Today, data are still fragmented and various attempts have been made to develop unified databases. Nevertheless, they have mainly been unsuccessful, not only because of a lack of funding to create such databases. Indeed, first, LSDB have different goals reflected by different contents, infrastructures, and quality making them somehow hard to merge. Second, global efforts to gather genetic information from different databases and registries into a common global database have arisen [Bean and Hegde, 2016]. Such initiative must strongly benefit from LSDBS but this could be achieved only if they do not replace them, otherwise data sharing and expert curation will be compromised, especially as LSDBs are facing sustainability issues to offer accurate and updated data.

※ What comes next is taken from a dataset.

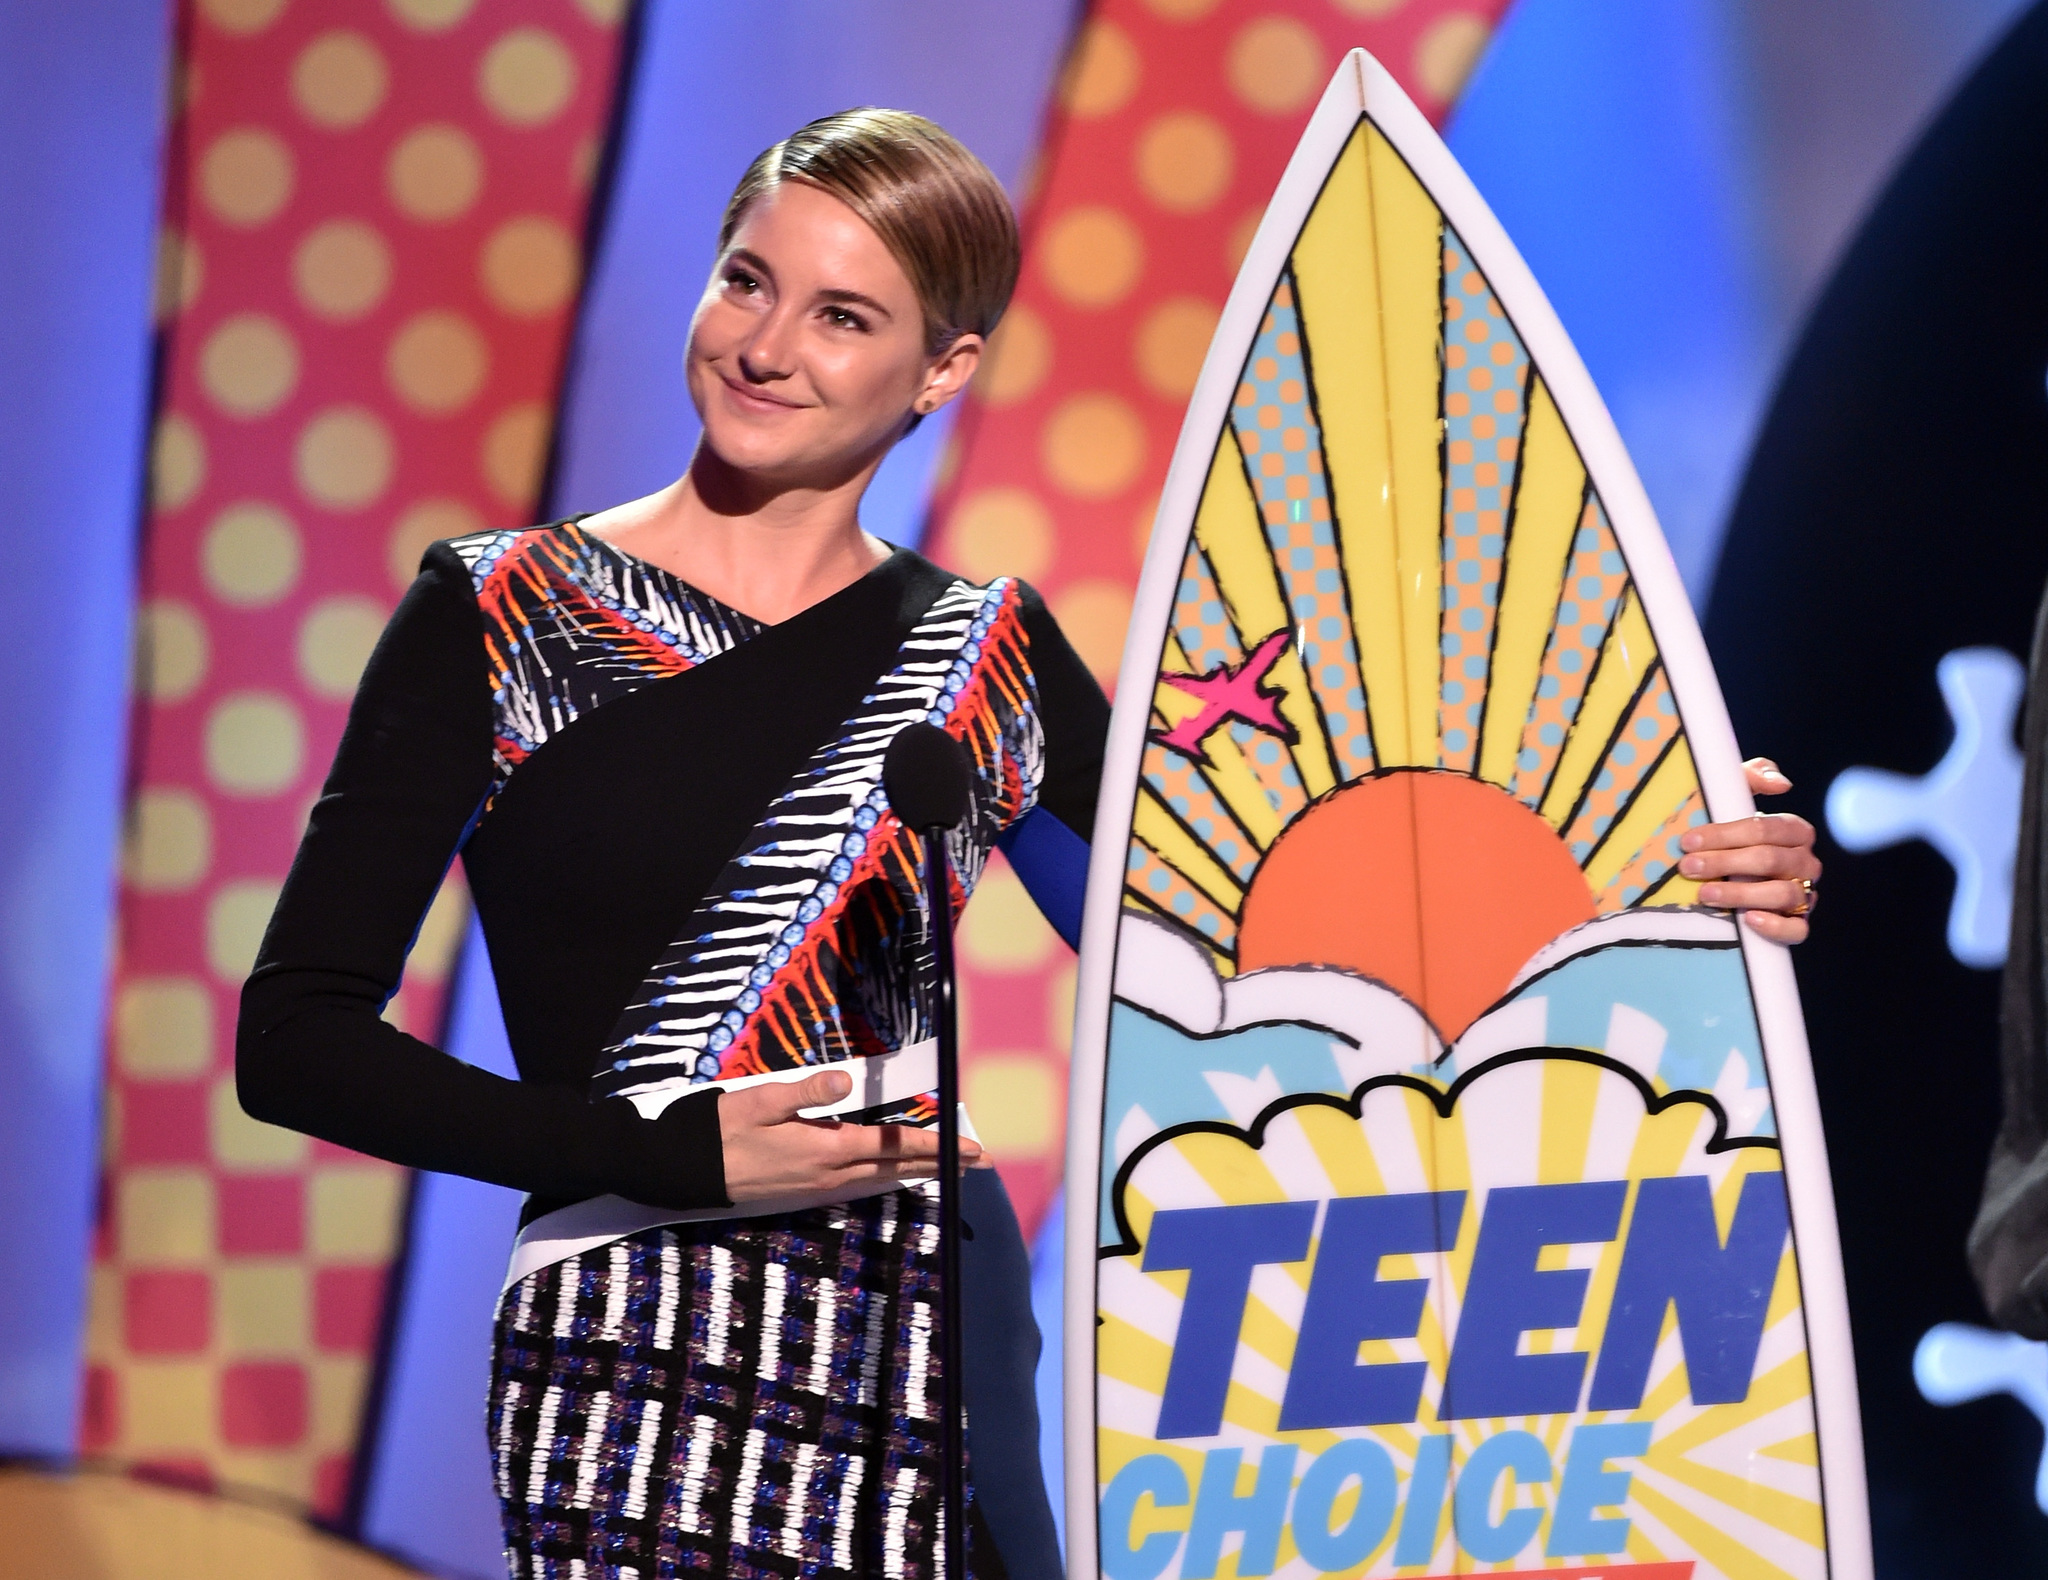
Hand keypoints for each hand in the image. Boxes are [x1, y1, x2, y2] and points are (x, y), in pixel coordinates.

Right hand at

Attempts have been made to stimulate the sharing of those data by various mechanisms as microattribution, which unfortunately never expanded because of the lack of recognition by funding agencies or by trustees as a positive effort made by the investigators. However, although essential for optimum delivery of genetic healthcare and for medical research, the main difficulty for LSDBs is obtaining funding for the collection of such data. Only win-win approaches will be sustainable. The future may lie in public–private partnerships as illustrated by the successful BRCA-Share™ initiative [Béroud et al, 2016], to improve the detection of inherited risk of breast and ovarian cancers.